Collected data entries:
──────────────────────────────

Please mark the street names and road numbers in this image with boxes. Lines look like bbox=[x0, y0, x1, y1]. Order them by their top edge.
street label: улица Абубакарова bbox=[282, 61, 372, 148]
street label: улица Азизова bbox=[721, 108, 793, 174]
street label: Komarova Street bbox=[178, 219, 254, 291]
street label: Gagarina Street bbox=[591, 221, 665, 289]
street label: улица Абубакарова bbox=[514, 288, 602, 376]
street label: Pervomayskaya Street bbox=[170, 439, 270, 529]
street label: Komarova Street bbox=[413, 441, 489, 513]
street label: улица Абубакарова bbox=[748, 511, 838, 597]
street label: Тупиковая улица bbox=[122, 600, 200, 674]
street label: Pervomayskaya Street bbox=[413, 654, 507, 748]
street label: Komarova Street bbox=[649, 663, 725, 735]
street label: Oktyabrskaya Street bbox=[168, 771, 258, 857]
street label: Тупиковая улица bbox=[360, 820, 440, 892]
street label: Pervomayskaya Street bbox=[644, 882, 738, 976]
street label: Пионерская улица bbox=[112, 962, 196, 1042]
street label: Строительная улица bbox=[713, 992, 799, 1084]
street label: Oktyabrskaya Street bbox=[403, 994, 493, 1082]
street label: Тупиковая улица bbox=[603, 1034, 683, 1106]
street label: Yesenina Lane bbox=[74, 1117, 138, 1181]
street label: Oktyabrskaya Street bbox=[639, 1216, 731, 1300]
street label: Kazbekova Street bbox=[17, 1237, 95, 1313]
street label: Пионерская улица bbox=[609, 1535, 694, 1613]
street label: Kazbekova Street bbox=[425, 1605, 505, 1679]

──────────────────────────────

(Assigned task):
Every line that holds the word "Kazbekova" should be copied from the records above.

(Task output):
street label: Kazbekova Street bbox=[17, 1237, 95, 1313]
street label: Kazbekova Street bbox=[425, 1605, 505, 1679]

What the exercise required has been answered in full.